WORK INSTRUCTIONS
Work through the listing below, copying each line that carries the word "jami".

ENTRIES SUPPLIED START

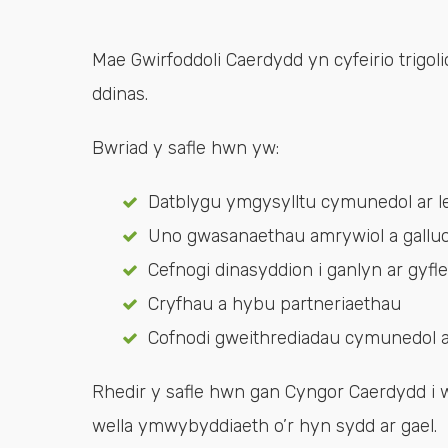
Mae Gwirfoddoli Caerdydd yn cyfeirio trigol
ddinas.
Bwriad y safle hwn yw:
Datblygu ymgysylltu cymunedol ar l
Uno gwasanaethau amrywiol a gallu
Cefnogi dinasyddion i ganlyn ar gyfl
Cryfhau a hybu partneriaethau
Cofnodi gweithrediadau cymunedol a
Rhedir y safle hwn gan Cyngor Caerdydd i 
wella ymwybyddiaeth o’r hyn sydd ar gael.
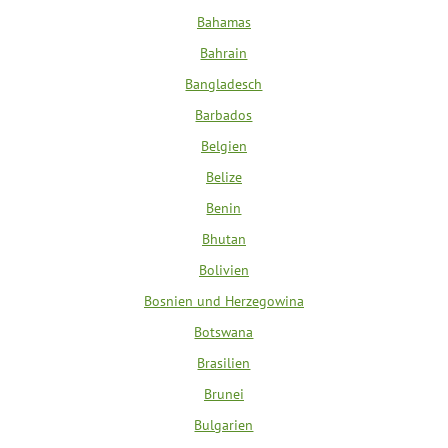
Bahamas
Bahrain
Bangladesch
Barbados
Belgien
Belize
Benin
Bhutan
Bolivien
Bosnien und Herzegowina
Botswana
Brasilien
Brunei
Bulgarien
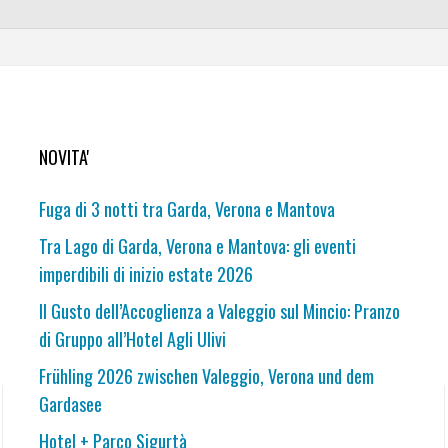
NOVITA'
Fuga di 3 notti tra Garda, Verona e Mantova
Tra Lago di Garda, Verona e Mantova: gli eventi
imperdibili di inizio estate 2026
Il Gusto dell’Accoglienza a Valeggio sul Mincio: Pranzo
di Gruppo all’Hotel Agli Ulivi
Frühling 2026 zwischen Valeggio, Verona und dem
Gardasee
Hotel + Parco Sigurtà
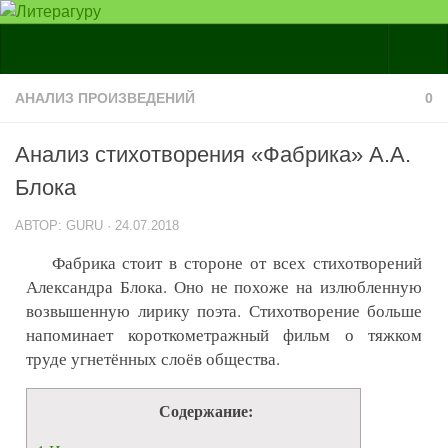
Главная
АНАЛИЗ ПРОИЗВЕДЕНИЙ
0
Статьи
Анализ стихотворения «Фабрика» А.А.
Кунилингвист
Блока
Образование
АВТОР:
GURU
·
24.07.2018
Сочинения
Фабрика стоит в стороне от всех стихотворений
Итоговое сочинение 2018-2019
Александра Блока. Оно не похоже на излюбленную
Анализ произведений
возвышенную лирику поэта. Стихотворение больше
напоминает короткометражный фильм о тяжком
Доклады
труде угнетённых слоёв общества.
Абитуриентам
Краткие содержания
Содержание:
Биографии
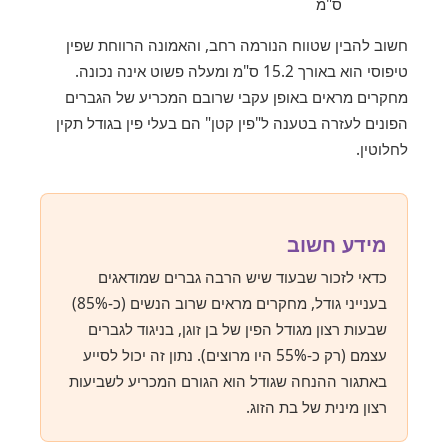
ס"מ
חשוב להבין שטווח הנורמה רחב, והאמונה הרווחת שפין
טיפוסי הוא באורך 15.2 ס"מ ומעלה פשוט אינה נכונה.
מחקרים מראים באופן עקבי שרובם המכריע של הגברים
הפונים לעזרה בטענה ל"פין קטן" הם בעלי פין בגודל תקין
לחלוטין.
מידע חשוב
כדאי לזכור שבעוד שיש הרבה גברים שמודאגים
בענייני גודל, מחקרים מראים שרוב הנשים (כ-85%)
שבעות רצון מגודל הפין של בן זוגן, בניגוד לגברים
עצמם (רק כ-55% היו מרוצים). נתון זה יכול לסייע
באתגור ההנחה שגודל הוא הגורם המכריע לשביעות
רצון מינית של בת הזוג.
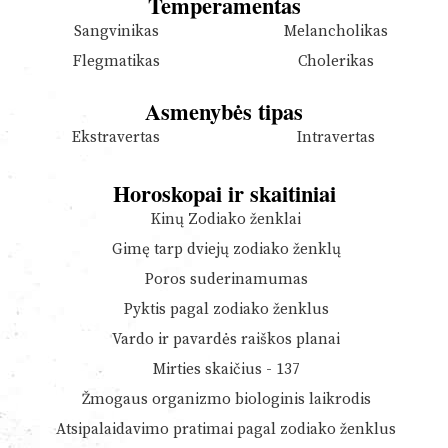
Temperamentas
Sangvinikas
Melancholikas
Flegmatikas
Cholerikas
Asmenybės tipas
Ekstravertas
Intravertas
Horoskopai ir skaitiniai
Kinų Zodiako ženklai
Gimę tarp dviejų zodiako ženklų
Poros suderinamumas
Pyktis pagal zodiako ženklus
Vardo ir pavardės raiškos planai
Mirties skaičius - 137
Žmogaus organizmo biologinis laikrodis
Atsipalaidavimo pratimai pagal zodiako ženklus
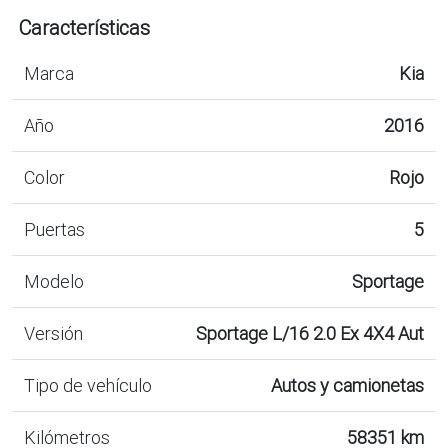
Características
Marca
Kia
Año
2016
Color
Rojo
Puertas
5
Modelo
Sportage
Versión
Sportage L/16 2.0 Ex 4X4 Aut
Tipo de vehículo
Autos y camionetas
Kilómetros
58351 km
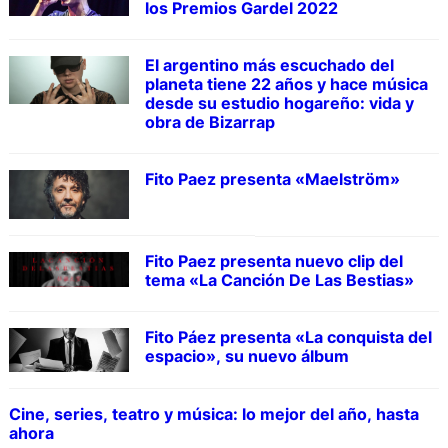
los Premios Gardel 2022
El argentino más escuchado del
planeta tiene 22 años y hace música
desde su estudio hogareño: vida y
obra de Bizarrap
Fito Paez presenta «Maelström»
Fito Paez presenta nuevo clip del
tema «La Canción De Las Bestias»
Fito Páez presenta «La conquista del
espacio», su nuevo álbum
Cine, series, teatro y música: lo mejor del año, hasta
ahora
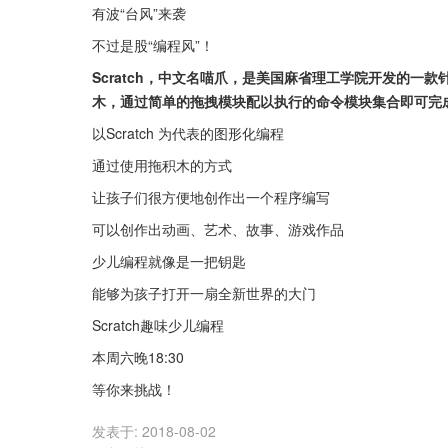
有波“台风”来袭
不过是股“编程风”！
Scratch，中文名喵爪，是美国麻省理工学院开发的
木，通过简单的拖拽模块配以执行的命令模块集合即可完
以Scratch 为代表的图形化编程
通过使用拖积木的方式
让孩子们很方便地创作出一个程序编写
可以创作出动画、艺术、故事、游戏作品
少儿编程就像是一把钥匙
能够为孩子打开一扇全新世界的大门
Scratch趣味少儿编程
本周六晚18:30
等你来挑战！
发表于:
2018-08-02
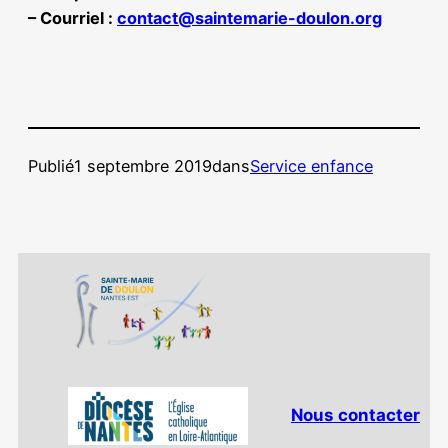
– Courriel :
contact@saintemarie-doulon.org
Publié
1 septembre 2019
dans
Service enfance
Nous contacter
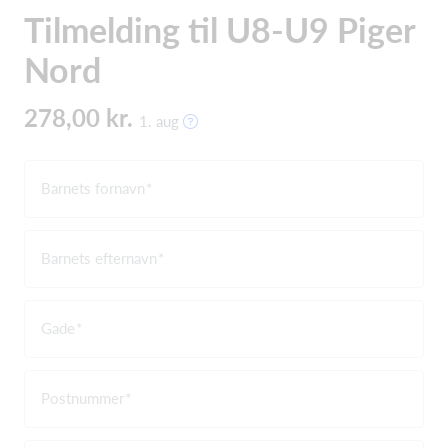
Tilmelding til U8-U9 Piger
Nord
278,00 kr.
1. aug
Barnets fornavn
Barnets efternavn
Gade
Postnummer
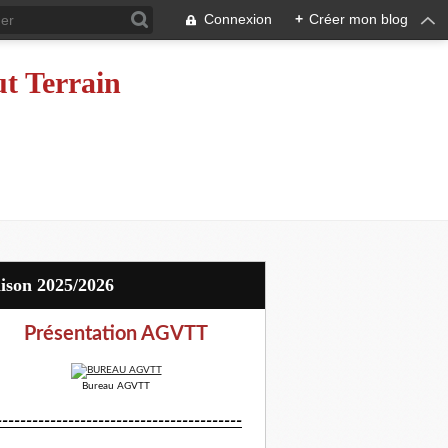
Connexion
+
Créer mon blog
ut Terrain
aison 2025/2026
Présentation AGVTT
Bureau AGVTT
-----------------------------------------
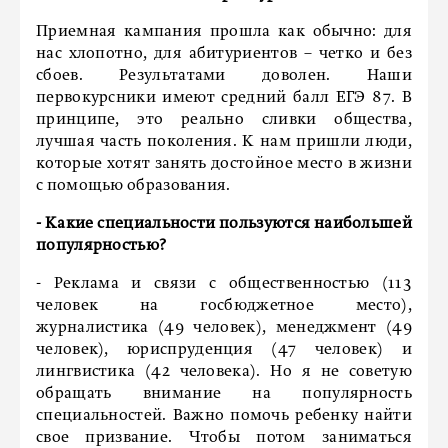
Приемная кампания прошла как обычно: для
нас хлопотно, для абитуриентов – четко и без
сбоев. Результатами доволен. Наши
первокурсники имеют средний балл ЕГЭ 87. В
принципе, это реально сливки общества,
лучшая часть поколения. К нам пришли люди,
которые хотят занять достойное место в жизни
с помощью образования.
- Какие специальности пользуются наибольшей
популярностью?
- Реклама и связи с общественностью (113
человек на госбюджетное место),
журналистика (49 человек), менеджмент (49
человек), юриспруденция (47 человек) и
лингвистика (42 человека). Но я не советую
обращать внимание на популярность
специальностей. Важно помочь ребенку найти
свое призвание. Чтобы потом заниматься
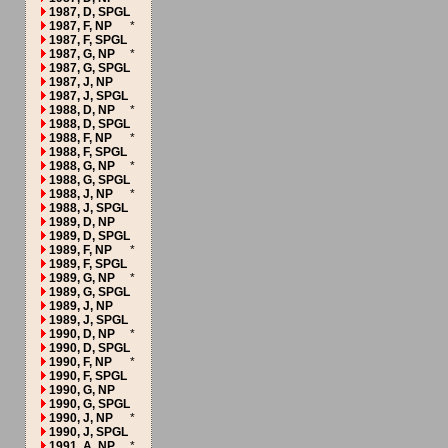
1987, D, SPGL
1987, F, NP
*
1987, F, SPGL
1987, G, NP
*
1987, G, SPGL
1987, J, NP
1987, J, SPGL
1988, D, NP
*
1988, D, SPGL
1988, F, NP
*
1988, F, SPGL
1988, G, NP
*
1988, G, SPGL
1988, J, NP
*
1988, J, SPGL
1989, D, NP
1989, D, SPGL
1989, F, NP
*
1989, F, SPGL
1989, G, NP
*
1989, G, SPGL
1989, J, NP
1989, J, SPGL
1990, D, NP
*
1990, D, SPGL
1990, F, NP
*
1990, F, SPGL
1990, G, NP
1990, G, SPGL
1990, J, NP
*
1990, J, SPGL
1991, A, NP
*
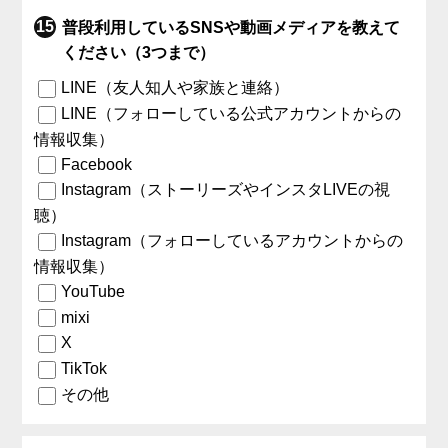
普段利用しているSNSや動画メディアを教えて
ください（3つまで）
LINE（友人知人や家族と連絡）
LINE（フォローしている公式アカウントからの
情報収集）
Facebook
Instagram（ストーリーズやインスタLIVEの視
聴）
Instagram（フォローしているアカウントからの
情報収集）
YouTube
mixi
X
TikTok
その他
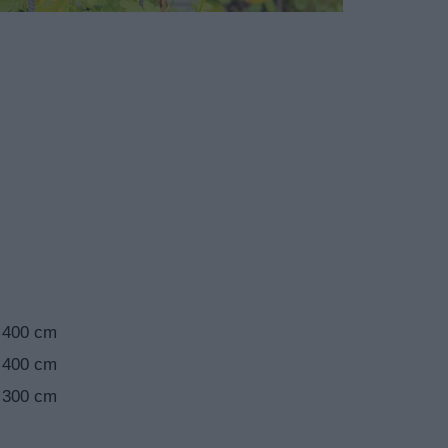
 400 cm
 400 cm
 300 cm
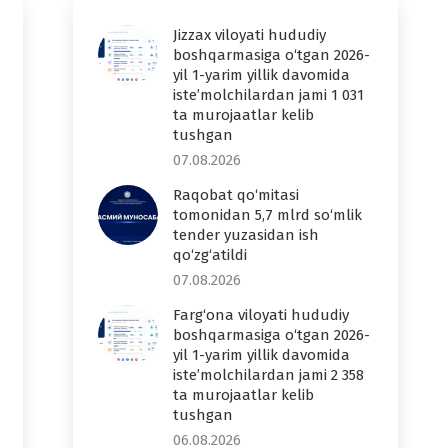
Jizzax viloyati hududiy
boshqarmasiga o‘tgan 2026-
yil 1-yarim yillik davomida
iste’molchilardan jami 1 031
ta murojaatlar kelib
tushgan
07.08.2026
Raqobat qo‘mitasi
tomonidan 5,7 mlrd so‘mlik
tender yuzasidan ish
qo‘zg‘atildi
07.08.2026
Farg‘ona viloyati hududiy
boshqarmasiga o‘tgan 2026-
yil 1-yarim yillik davomida
iste’molchilardan jami 2 358
ta murojaatlar kelib
tushgan
06.08.2026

ENTRIES SUPPLIED END

WRITTEN SOLUTION
iste’molchilardan jami 1 031
iste’molchilardan jami 2 358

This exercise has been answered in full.